EAST BRUNSWICK, NJ - An undefined computer problem caused the Partnership for Assessment of Readiness for College and Careers  (PARCC) assessments to be undeliverable at all locations in New Jersey today. Students and teachers in East Brunswick faced altered schedules and disrupted instruction due to corporate-level problems at Pearson Education, the developers and deliverers of the online testing program.

All over town, teachers and administrators scrambled to reschedule the test on Pearson’s promise of readiness.   As noted by Churchill Junior High School Principal Mark Sutor in an e-mail to parents this afternoon: “Pearson, the company that developed the PARCC, and the New Jersey Department of Education are working this evening to ensure the system will be operational prior to testing beginning tomorrow morning.“  New testing schedules are posted on individual school websites.

□ □ □ □

» **Required task 1**: According to the PARCC report, why did students and teachers in East Brunswick face altered schedules and disrupted instruction? Answer in one to three sentences.
» **Required task 2**: Quote everything in the PARCC report from "All over town, teachers" down to "individual school websites.".
» **Required task 3**:
Answer these questions using the PARCC report:
(a) Which company developed and delivers the online testing program?
(b) What position does Mark Sutor hold?
(c) Where are the new testing schedules posted?

Stored dataset items
□ □ □ □

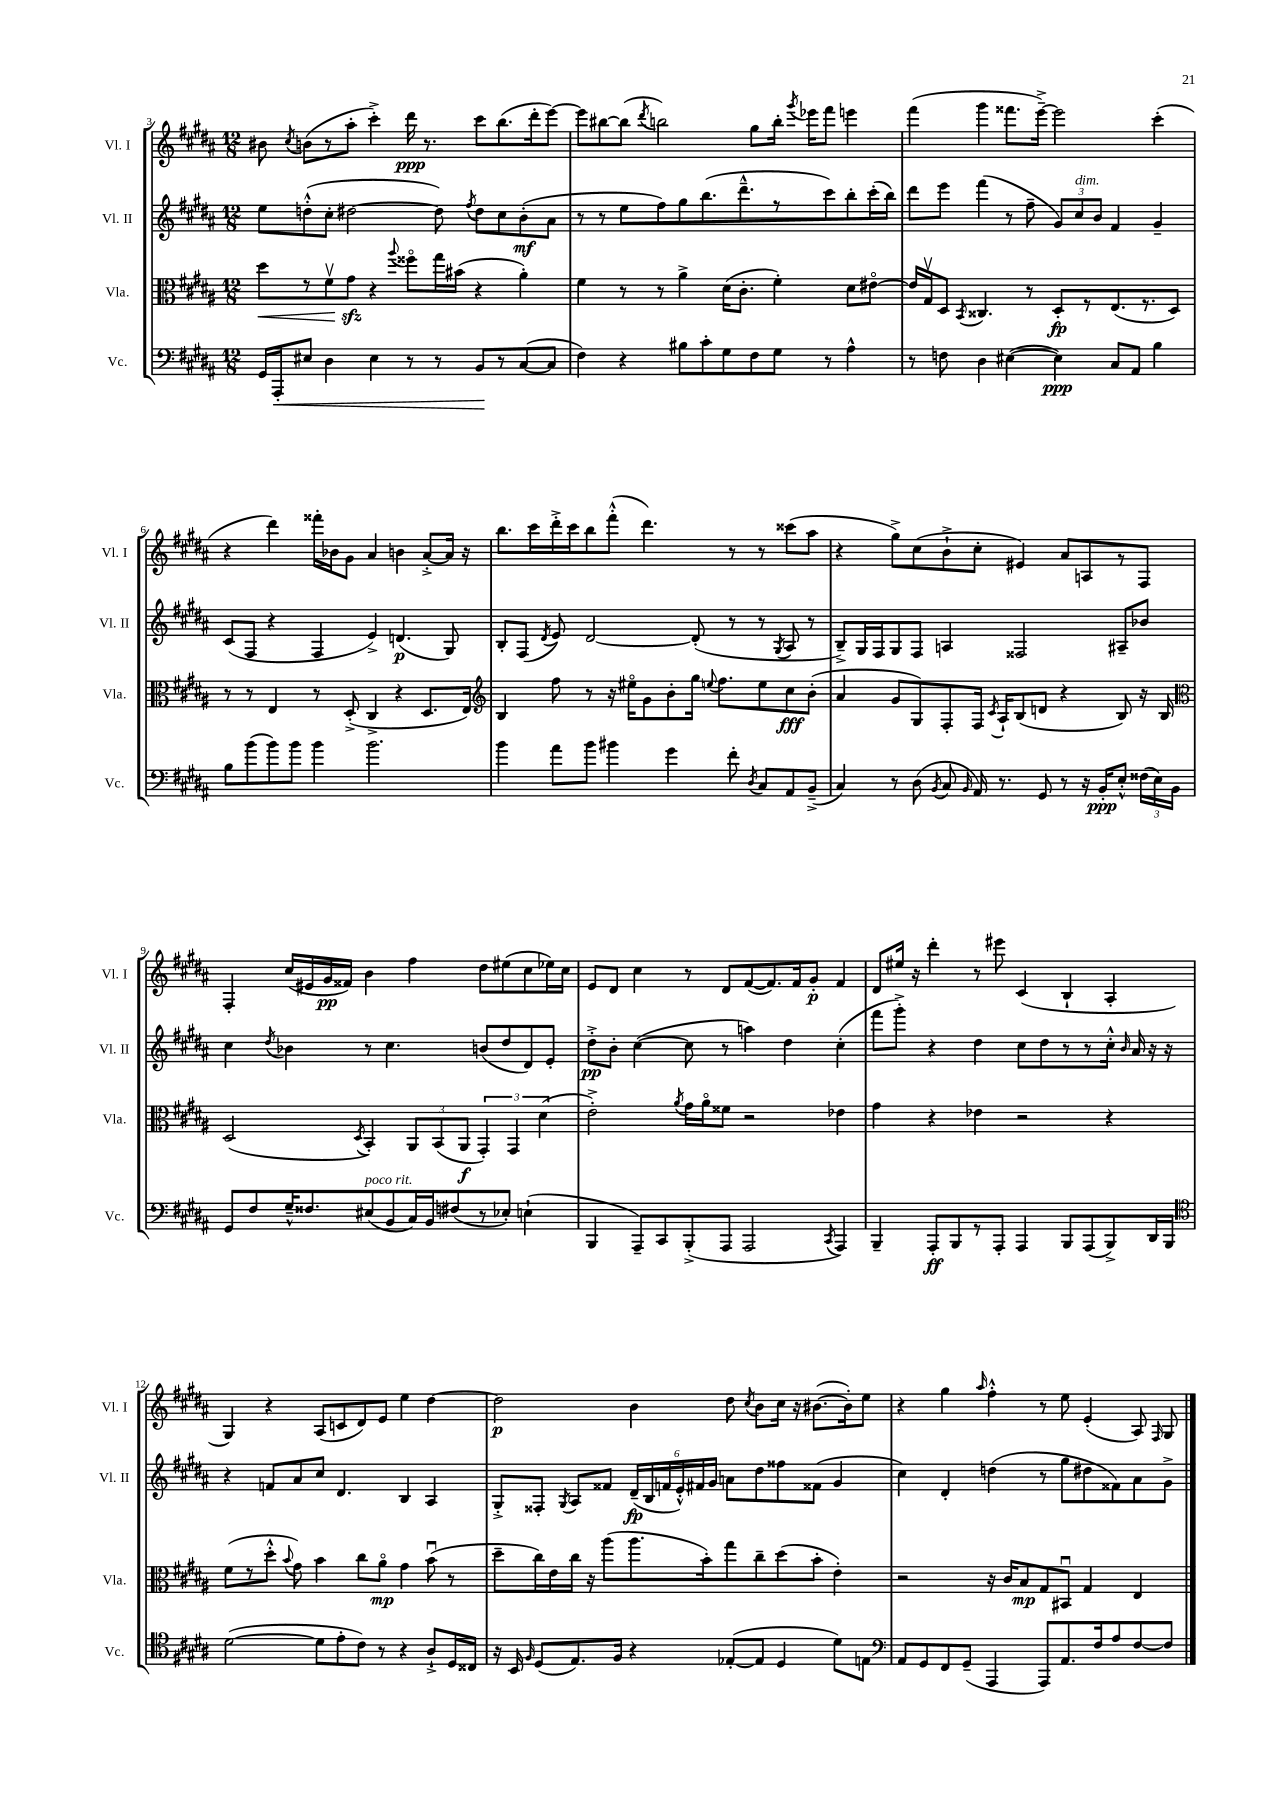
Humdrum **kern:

**kern	**kern	**kern	**kern
*staff4	*staff3	*staff2	*staff1
*clefF4	*clefC3	*clefG2	*clefG2
*k[f#c#g#d#a#]	*k[f#c#g#d#a#]	*k[f#c#g#d#a#]	*k[f#c#g#d#a#]
*M12/8	*M12/8	*M12/8	*M12/8
16GG#	8dd#	8ee	8b#
16AAA#'	.	.	.
.	.	.	8qcc#
8E#	8r	(8dd'^^	(8b
4D#	8f#v	8cc#'	8r
.	8g#	[2dd#	8aa#'
4E#	4r	.	4ccc#'^)
.	8qqaa#	.	.
8r	8ff##o	.	16ddd#
.	.	.	8.r
8r	16gg#	8dd#])	.
.	(16b#	.	.
.	.	8qff#	.
8BB	4r	8dd#	8ccc#
8r	.	8cc#	(8.bb
([8C#	4a#')	(8b'	.
.	.	.	16ddd#'
8C#]	.	8a#	[8eee)
=	=	=	=
4F#)	4f#	8r	8eee]
.	.	8r	[8bb#
4r	8r	8ee	(8bb#]
.	.	.	8qddd#
.	8r	8ff#)	2bb)
8B#	4a#^	8gg#	.
8c#'	.	(8.bb	.
8G#	(16d#	.	.
.	8.c#'	8.ddd#~^^	.
8F#	.	.	8gg#
8G#	4f#')	8r	16bb'
.	.	.	8qggg#
.	.	.	16eee-
8r	.	8ccc#)	8fff#
4A#^^	8d#	8bb'	4eee
.	[8e#o	(16ccc#'	.
.	.	16bb)	.
=	=	=	=
8r	16e#]	8ddd#	(4fff#
.	16G#v	.	.
8F	8D#	8eee	.
.	8qBB	.	.
4D#	4.C##	(4fff#	4ggg#
([4E#	.	8r	8.fff##
.	8r	8ff#~	.
.	.	.	[16eee~^)
4E#])	8D#'	12g#)	2eee]
.	.	12cc#	.
.	8r	.	.
.	.	12b	.
8C#	(8.E	4f#	.
8AA#	.	.	.
.	8.r	.	.
4B	.	4g#~	(4ccc#'
.	8D#)	.	.
=	=	=	=
8B	8r	(8c#	4r
(8b	8r	8F#	.
8b)	4E	4r	4ddd#)
8b	.	.	.
4b	8r	4F#	16fff##'
.	.	.	16b-
.	(8D#'^	.	8g#
2.b	4C#^	4e^)	4a#
.	4r	(4.d	4b
.	8.D#	.	[8a#'^
.	.	8G#)	16a#]
.	16E)	.	16r
=	=	=	=
*	*clefG2	*	*
4b	4B	8B'	8.bb
.	.	(8F#	.
.	.	.	16ccc#
.	.	8qd#	.
8a#	8ff#	8e)	16ddd#'^
.	.	.	16ccc#
8b	8r	[2d#	8bb
4b#	16r	.	(8fff#'^^
.	16ee#o	.	.
.	8g#	.	4.ddd#)
4g#	8b'	.	.
.	16gg#	(8d#']	.
.	8qqee	.	.
.	8.ff#	.	.
8f#'	.	8r	8r
8qD#	.	.	.
8C#	8ee	8r	8r
.	.	8qG#	.
8AA#	8cc#	8A#	(8ccc##
(8BB~^	(8b'	8r	8aa#
=	=	=	=
4C#)	4a#	8B~^)	4r
.	.	16G#	.
.	.	16F#	.
8r	8g#	8G#	8gg#^)
(8D#	8G#)	8F#	(8cc#
8qBB	.	.	.
8C#	8F#'	4A	8b`^
16qqBB	.	.	.
16AA#)	16F#	.	8cc#'
.	8qc#	.	.
8.r	16A#`	.	.
.	(8B	2F##	4e#)
8GG#	8d	.	.
8r	4r	.	8a#
16r	.	.	8A
16BB'	.	.	.
8E'^^	8B)	8A#~	8r
(24F##	16r	8b-	8F#
24E)	.	.	.
.	16B	.	.
24BB	.	.	.
=	=	=	=
*	*clefC3	*	*
8GG#	(2D#	4cc#	4F#'
8F#	.	.	.
.	.	8qdd#	.
16G#~^^	.	4b-	(16cc#
8.F##	.	.	16e#
.	.	.	16g#
.	.	.	16f##)
.	8qD#	.	.
(8E#	4BB')	8r	4b
8BB	.	4.cc#	.
16C#)	12AA#	.	4ff#
16BB	.	.	.
.	(12BB	.	.
(8F#	.	.	.
.	12AA#	.	.
8r	6GG#')	(8b	8dd#
8E-')	.	8dd#	(8ee#
.	6GG#	.	.
(4E`	.	8d#)	8cc#
.	(6d#	.	.
.	.	8e'	16ee-)
.	.	.	16cc#
=	=	=	=
4BBB	2e'^)	8dd#'^	8e
.	.	8b'	8d#
8AAA#~)	.	([4cc#	4cc#
8CC#	.	.	.
.	8qa#	.	.
(8BBB'^	16g#	8cc#]	8r
.	16a#o	.	.
8AAA#	8f##	8r	8d#
2AAA#	2r	4aa)	([8f#
.	.	.	8.f#])
.	.	4dd#	.
.	.	.	16f#
.	.	.	8g#'
8qCC#	.	.	.
4AAA#)	4e-	(4cc#'	4f#
=	=	=	=
4BBB~	4g#	8fff#	8d#
.	.	8ggg#'^)	16ee#
.	.	.	16r
8AAA#'	4r	4r	4ddd#'
8BBB	.	.	.
8r	4e-	4dd#	8r
8AAA#'	.	.	8eee#
4AAA#	2r	8cc#	(4c#
.	.	8dd#	.
8BBB	.	8r	4B`
(8AAA#	.	8r	.
8BBB^)	4r	16cc#'^^	4A#'
.	.	16qqb	.
.	.	16a#	.
16DD#	.	16r	.
16BBB	.	16r	.
=	=	=	=
*clefC4	*	*	*
([2d#	(8f#	4r	4G#)
.	8r	.	.
.	8dd#'^^	8f	4r
.	8qqb	.	.
.	8g#)	8a#	.
8d#]	4b	8cc#	(8A#
8e'	.	4.d#	8c
8c#)	8cc#	.	8d#)
8r	8a#o	.	8e
4r	4g#	4B	4ee
8A#`^	(8bu	4A#	[4dd#
16D#	8r	.	.
16C##	.	.	.
=	=	=	=
16r	8dd#~	8G#'^	2dd#]
16BB	.	.	.
16qqF#	.	.	.
(8D#	16cc#)	8F##'	.
.	16e	.	.
.	.	8qG#	.
8.E)	16cc#	8A#	.
.	16r	.	.
.	(8aa#	8f##	.
16F#	.	.	.
4r	8.aa#	(24d#~	4b
.	.	24B	.
.	.	24f	.
.	.	24e'^^)	.
.	.	24f#	.
.	16b')	.	.
.	.	24g#	.
([8E-'	8gg#	8a	8dd#
.	.	.	8qcc#
8E-]	8cc#~	8dd#	8b
4D#	(8dd#	8ff##	16cc#
.	.	.	16r
.	8b'	(8f##	([8.b#
8d#)	4e')	4g#	.
.	.	.	16b#'])
8E	.	.	8ee
=	=	=	=
*clefF4	*	*	*
8AA#	2r	4cc#)	4r
8GG#	.	.	.
8FF#	.	4d#'	4gg#
(8GG#~	.	.	.
.	.	.	16qqaa#
4AAA#	16r	(4dd	4ff#'^^
.	16c#	.	.
.	8B	.	.
8AAA#)	8G#	8r	8r
8.AA#	8BB#u	8gg#	8ee
.	4G#	8dd#	(4e'
16F#	.	.	.
8A#	.	8f##)	.
[8F#	4E	8a#	8A#)
.	.	.	16qqF#
8F#]	.	8g#^	8G#
==	==	==	==
*-	*-	*-	*-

□ □ □ □

» **Exercise output 1**: They faced altered schedules and disrupted instruction because of corporate-level problems at Pearson Education, the company that developed and delivers the online testing program. An undefined computer problem made the PARCC assessments undeliverable at all locations in New Jersey that day.

» **Exercise output 2**:
All over town, teachers and administrators scrambled to reschedule the test on Pearson’s promise of readiness.   As noted by Churchill Junior High School Principal Mark Sutor in an e-mail to parents this afternoon: “Pearson, the company that developed the PARCC, and the New Jersey Department of Education are working this evening to ensure the system will be operational prior to testing beginning tomorrow morning.“  New testing schedules are posted on individual school websites.

» **Exercise output 3**:
(a) Pearson Education
(b) Principal of Churchill Junior High School
(c) On individual school websites